One of the most unique examples of Canadian inter-agency cooperation is now fully functional, with staff from a host of government departments working together to monitor maritime activity on each coast, 24 hours a day, seven days a week.
The idea for the Department of National Defence-led coastal Marine Security Operations Centres, or MSOCs, was first developed following the attacks of September 11, 2001, when the Government of Canada recognized the need for greater coordination among federal departments.
The subsequent National Security Policy included an action plan aimed at strengthening marine security, bringing together various maritime security agencies, including the Canadian Armed Forces / Department of National Defence, Fisheries and Oceans Canada (which oversees the Canadian Coast Guard), the Royal Canadian Mounted Police, and Transport Canada.
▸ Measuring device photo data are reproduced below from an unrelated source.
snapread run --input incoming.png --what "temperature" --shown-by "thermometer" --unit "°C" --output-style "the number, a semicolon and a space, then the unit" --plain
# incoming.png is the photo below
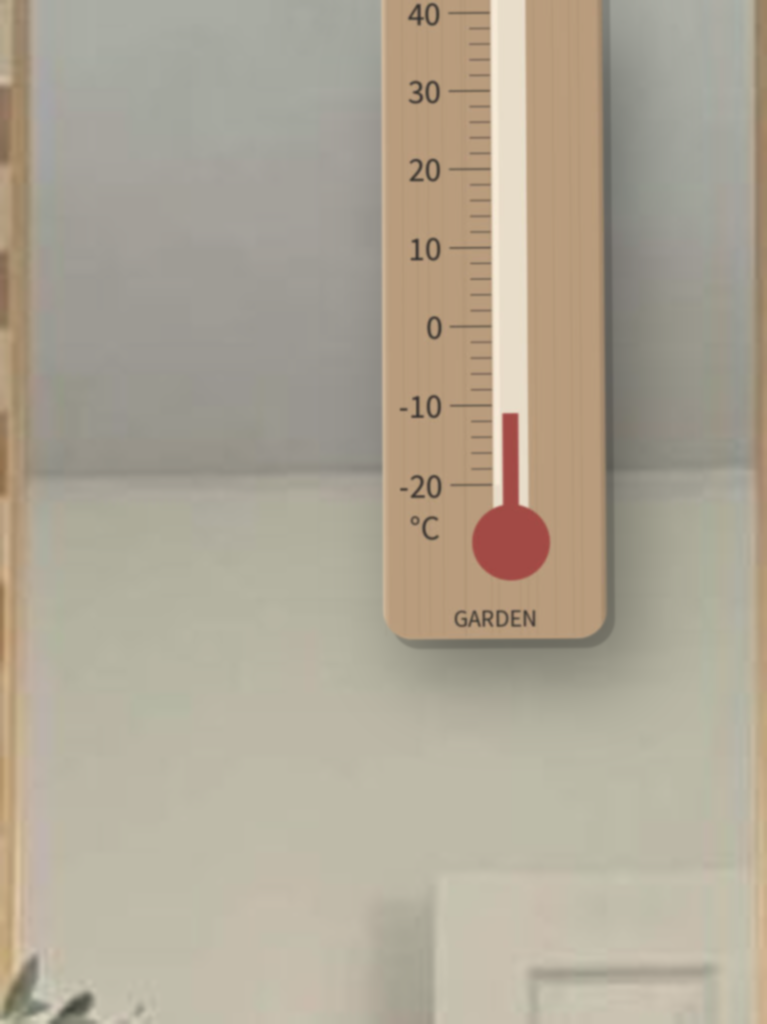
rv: -11; °C
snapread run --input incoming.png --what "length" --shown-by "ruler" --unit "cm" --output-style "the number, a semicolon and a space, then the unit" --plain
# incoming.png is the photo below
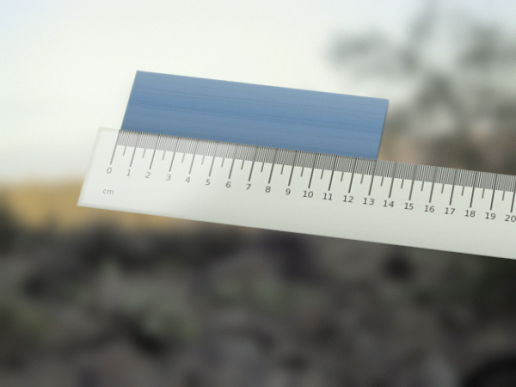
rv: 13; cm
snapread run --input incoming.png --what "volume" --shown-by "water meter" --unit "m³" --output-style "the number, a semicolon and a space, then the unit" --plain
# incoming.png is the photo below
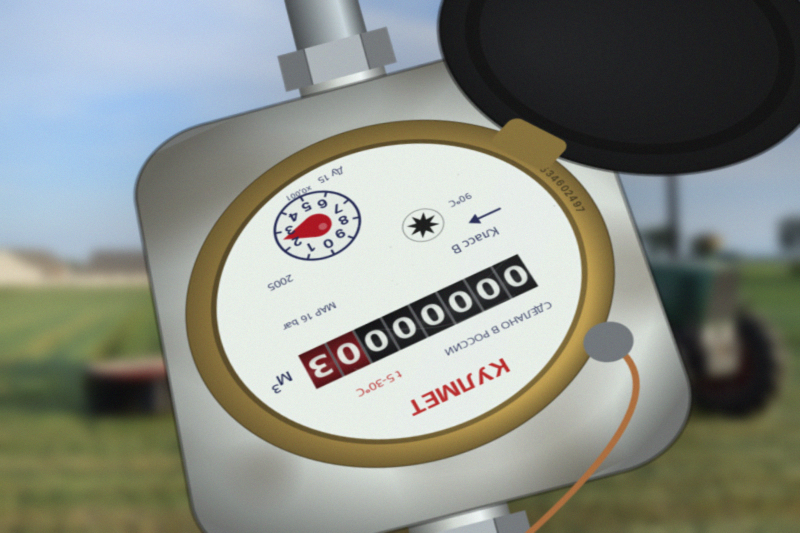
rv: 0.032; m³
Each agency would capitalize on its own expertise while combining forces to detect and assess security threats at sea.
Each coastal MSOC monitors activity in Canada’s ocean approaches using a leading-edge information technology solution developed specifically for this project, which has already caught the attention of external agencies, both domestic and foreign.
Each coastal MSOC is located within Royal Canadian Navy (RCN) infrastructure in both Halifax, N.S. and Esquimalt, B.C.
The MSOC project will transfer operational and technical authority to the RCN in mid-2015, allowing the RCN to maintain a key leadership role in their long-term oversight and administrative support, under the Directorate of Naval Operations and Plans in Ottawa.